I’ve always made a point to not be political or argumentative on social media, but I can’t help myself because Trump scares me. If you don’t understand, consider: You likely voted for Trump in part because he promised radical change, projects incredible toughness, and consistently attacks the media.
Now think about someone who’s worried, not excited, about the massive change you expect. Someone who sees shades of tyrants and middle school bullies in his tough demeanor. And someone who sees the media, even a flawed one, as the only way to keep politicians honest. That someone is me.

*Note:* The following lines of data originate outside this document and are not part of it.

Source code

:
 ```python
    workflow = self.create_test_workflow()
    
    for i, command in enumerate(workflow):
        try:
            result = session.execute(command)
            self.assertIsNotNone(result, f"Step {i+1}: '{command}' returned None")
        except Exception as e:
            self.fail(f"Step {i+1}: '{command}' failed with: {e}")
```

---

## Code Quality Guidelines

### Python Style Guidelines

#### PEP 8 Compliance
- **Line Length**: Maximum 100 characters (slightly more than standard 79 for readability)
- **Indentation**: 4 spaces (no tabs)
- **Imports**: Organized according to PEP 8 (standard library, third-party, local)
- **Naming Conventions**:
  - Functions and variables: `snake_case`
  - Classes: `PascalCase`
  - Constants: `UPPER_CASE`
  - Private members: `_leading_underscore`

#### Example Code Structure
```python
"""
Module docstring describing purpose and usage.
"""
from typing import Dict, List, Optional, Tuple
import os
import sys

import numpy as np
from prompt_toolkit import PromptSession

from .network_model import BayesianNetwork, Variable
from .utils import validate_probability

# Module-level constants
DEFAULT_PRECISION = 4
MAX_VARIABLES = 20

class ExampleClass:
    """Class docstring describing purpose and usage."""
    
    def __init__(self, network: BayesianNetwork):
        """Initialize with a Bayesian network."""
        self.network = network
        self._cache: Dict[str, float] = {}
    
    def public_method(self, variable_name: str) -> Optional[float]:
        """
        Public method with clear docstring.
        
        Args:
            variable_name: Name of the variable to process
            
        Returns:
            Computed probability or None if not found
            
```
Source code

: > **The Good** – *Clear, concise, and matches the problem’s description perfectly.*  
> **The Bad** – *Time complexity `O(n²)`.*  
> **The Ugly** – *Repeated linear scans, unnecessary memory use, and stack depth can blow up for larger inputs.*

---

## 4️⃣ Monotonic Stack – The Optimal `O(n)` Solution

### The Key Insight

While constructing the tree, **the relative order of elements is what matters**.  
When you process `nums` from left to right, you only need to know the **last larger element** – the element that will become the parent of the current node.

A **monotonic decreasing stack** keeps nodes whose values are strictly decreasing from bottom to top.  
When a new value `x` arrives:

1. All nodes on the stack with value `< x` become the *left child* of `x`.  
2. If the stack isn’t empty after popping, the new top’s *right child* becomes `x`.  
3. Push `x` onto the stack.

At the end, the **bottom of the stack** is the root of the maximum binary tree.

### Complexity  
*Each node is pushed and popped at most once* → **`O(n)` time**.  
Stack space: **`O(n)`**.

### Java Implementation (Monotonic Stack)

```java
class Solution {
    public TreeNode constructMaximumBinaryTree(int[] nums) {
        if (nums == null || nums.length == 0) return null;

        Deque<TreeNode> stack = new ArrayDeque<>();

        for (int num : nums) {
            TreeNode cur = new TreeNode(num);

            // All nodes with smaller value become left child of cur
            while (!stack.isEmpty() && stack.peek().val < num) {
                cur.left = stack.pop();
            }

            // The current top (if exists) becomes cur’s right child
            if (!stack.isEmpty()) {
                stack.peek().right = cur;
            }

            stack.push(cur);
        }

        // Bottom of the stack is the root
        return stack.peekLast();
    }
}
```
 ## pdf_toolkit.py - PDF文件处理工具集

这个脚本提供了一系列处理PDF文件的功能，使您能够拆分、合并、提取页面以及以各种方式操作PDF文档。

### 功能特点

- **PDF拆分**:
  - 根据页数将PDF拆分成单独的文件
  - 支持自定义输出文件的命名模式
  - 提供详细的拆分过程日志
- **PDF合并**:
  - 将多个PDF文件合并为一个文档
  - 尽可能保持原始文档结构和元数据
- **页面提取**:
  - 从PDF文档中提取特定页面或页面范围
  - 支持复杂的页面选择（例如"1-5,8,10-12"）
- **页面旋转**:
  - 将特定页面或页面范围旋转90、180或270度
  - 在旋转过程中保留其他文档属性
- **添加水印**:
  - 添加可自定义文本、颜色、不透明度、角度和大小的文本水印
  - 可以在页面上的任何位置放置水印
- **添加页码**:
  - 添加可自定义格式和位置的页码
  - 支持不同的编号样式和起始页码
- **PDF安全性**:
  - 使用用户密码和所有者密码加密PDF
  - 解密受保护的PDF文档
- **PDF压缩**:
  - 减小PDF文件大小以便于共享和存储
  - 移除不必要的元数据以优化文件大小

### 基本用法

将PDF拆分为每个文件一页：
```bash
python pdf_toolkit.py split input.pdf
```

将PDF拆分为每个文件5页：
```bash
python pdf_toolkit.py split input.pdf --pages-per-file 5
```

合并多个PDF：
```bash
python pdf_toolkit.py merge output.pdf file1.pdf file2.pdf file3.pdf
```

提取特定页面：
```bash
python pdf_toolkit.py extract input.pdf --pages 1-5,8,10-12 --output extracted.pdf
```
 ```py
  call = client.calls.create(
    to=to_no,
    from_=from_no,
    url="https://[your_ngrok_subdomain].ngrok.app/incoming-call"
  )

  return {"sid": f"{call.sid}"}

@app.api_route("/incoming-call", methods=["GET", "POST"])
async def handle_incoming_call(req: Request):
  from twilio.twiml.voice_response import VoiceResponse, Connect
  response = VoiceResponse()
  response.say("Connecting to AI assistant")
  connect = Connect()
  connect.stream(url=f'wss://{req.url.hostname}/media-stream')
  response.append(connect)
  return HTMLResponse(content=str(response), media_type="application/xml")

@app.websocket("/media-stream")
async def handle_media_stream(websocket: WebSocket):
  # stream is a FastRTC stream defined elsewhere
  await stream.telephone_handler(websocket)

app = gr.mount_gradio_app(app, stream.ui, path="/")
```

Your worldviews may make you wildly excited for Trump, whereas mine creates an equal and opposite reaction. And that’s ok.
I’ve seen many Christians say in encouragement (and sometimes argument): Don’t be afraid. Trust in God, everything’s in his hands. I believe this, but I struggle with the implication that good Christians should passively accept political leaders’ actions.
The Bible never advocates for apathy, and I find this to be too self-evident to spend much time proving. But what about fear? There are tons of verses saying, “Do not be afraid.” And there are lots of negative examples of those whose fear led to disastrous results: Jonah, Abraham’s lies, Moses’ ten scouts in Canaan.
But fear can also inspire positive action (Biology 101: Fight or Flight). The Israelites were scared of Pharaohs army and walked through the middle of the Red Sea; early-Israelites were scared of the Midianites and followed Gideon into battle; David was scared of Saul and hid in the wilderness; Esther was scared for her people and convinced her husband to spare them all; Joseph and Mary were scared of Herod and fled to Egypt.
So what’s the deal? In Joshua 8:1, God says, “”Do not be afraid; do not be discouraged.” I think that last word, “discouraged,” is the key. The three negative examples all despaired and lost their faith. The positive examples responded faithfully in their fear.
In my understanding, then, a scared Christian shouldn’t hide or complacently accept a politician, Democrat or Republican. She should act in a way that honors God while also having full trust that God’s will will be done. These actions probably don’t include burning cars, smashing windows, or having children wave profane signs; but they certainly include peaceful protests, contacting Congressmen, and calling out these politicians when they step out of line.
Christian and non-Christian friends of all political stances! Lend me your hot takes and semi-to-well-considered opinions. What’s a scared Christian to do?